Municipal hole-digger Selwyn Froggitt, created by playwright Alan Plater and portrayed by Bill Maynard, is one of the great clown turns of sitcom. He’s almost childlike in his relentless, hyperactive enthusiasm (life’s one big double-thumbs-up), yet habitually accident prone, a one-man whirlwind of ebullient destruction.
Living with his train-obsessed brother Maurice and absent-minded, pensionable mum in the Yorkshire town of Scarsdale, Selwyn enjoys a simple life of digging holes, drinking beer and wrecking public property. Despite avidly reading The Times (‘It’s great!
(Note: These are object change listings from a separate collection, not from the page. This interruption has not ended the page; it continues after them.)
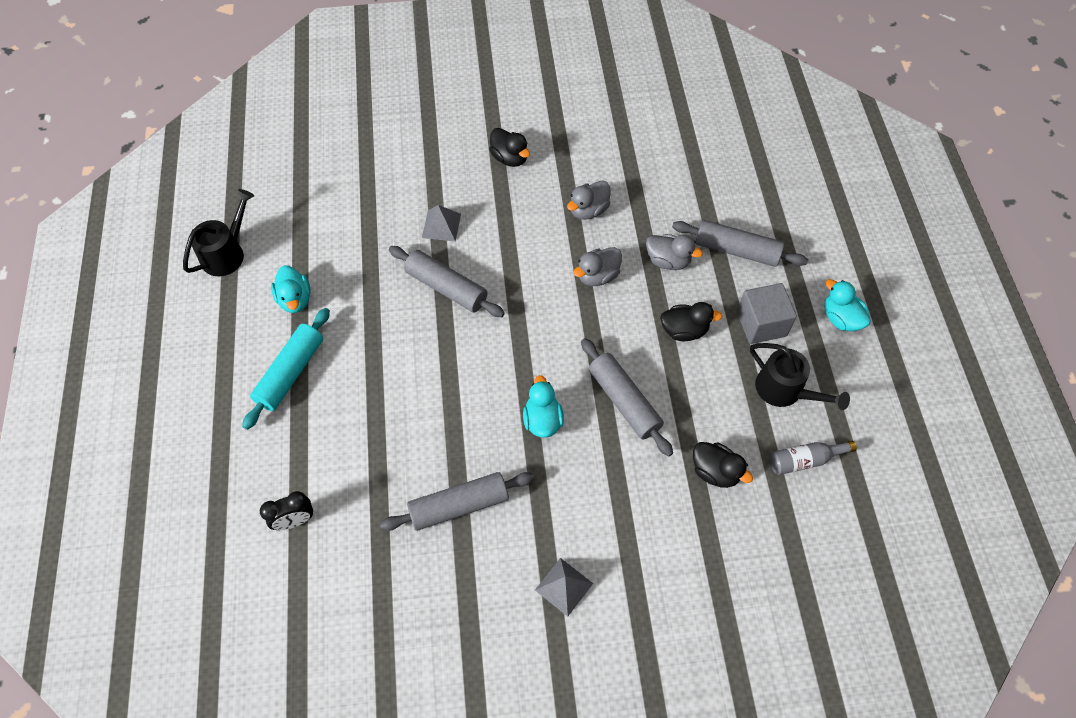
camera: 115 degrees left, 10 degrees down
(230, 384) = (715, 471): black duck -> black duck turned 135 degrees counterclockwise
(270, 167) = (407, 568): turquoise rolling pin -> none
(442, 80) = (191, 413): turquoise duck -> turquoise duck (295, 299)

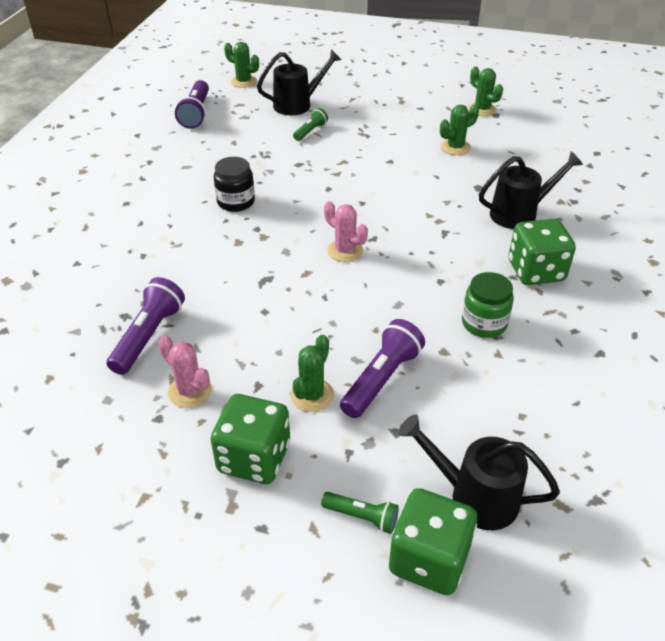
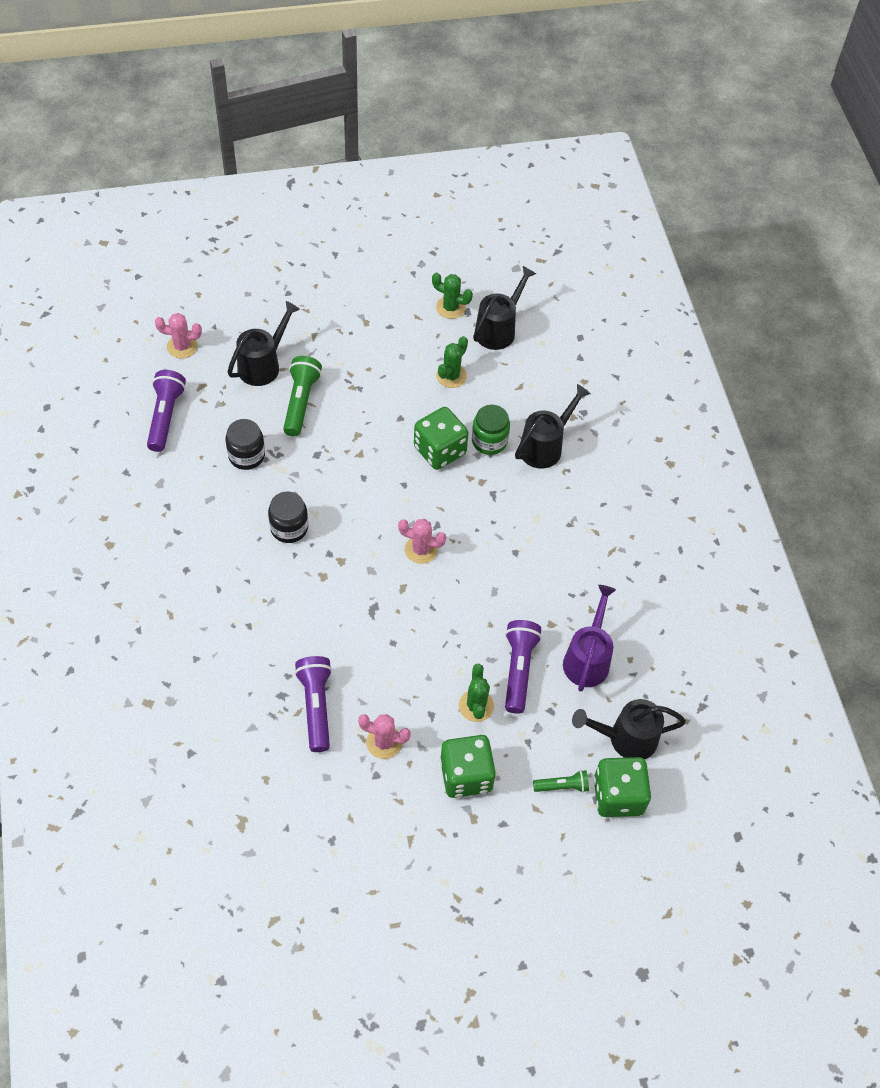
camera: 30 degrees left, 15 degrees up
(196, 113) = (165, 417): purple flashlight -> purple flashlight turned 150 degrees counterclockwise
(239, 150) = (246, 456): none -> black jar
(244, 82) = (182, 346): green cactus -> pink cactus
(310, 131) = (300, 402): green flashlight -> green flashlight, size x1.73
(469, 396) = (587, 658): none -> purple watering can
(484, 323) = (568, 583): green jar -> green jar (489, 441)
(519, 130) = (499, 329): none -> black watering can
(536, 271) = (585, 511): green dice -> green dice (440, 450)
On Sundays you get three and a book!’) and bandying words like ‘aesthetic’ about with confidence, Maynard’s stuttering, red-faced hero remains several steps behind everyone else, notably his compadres at the working men’s club, including shifty, gimlet-eyed barman Ray (Ray Mort) and humourless club president Jack (Bill ‘Harry Cross’ Dean, who also penned the lyrics to the lilting male voice choir theme tune, which winningly changed each week to document that episode’s misadventures in between its immortal ‘never mind’ refrain).
Endless mucky holes, flyblown club interiors and pints of cookin’ conspired to make this the brownest sitcom in history. A holiday camp sequel in 1978, SELWYN, backfired, but Yorkshire Television gave Maynard a worthy 1980s successor in THE GAFFER, where his professional incompetence moved with the times into the private sector.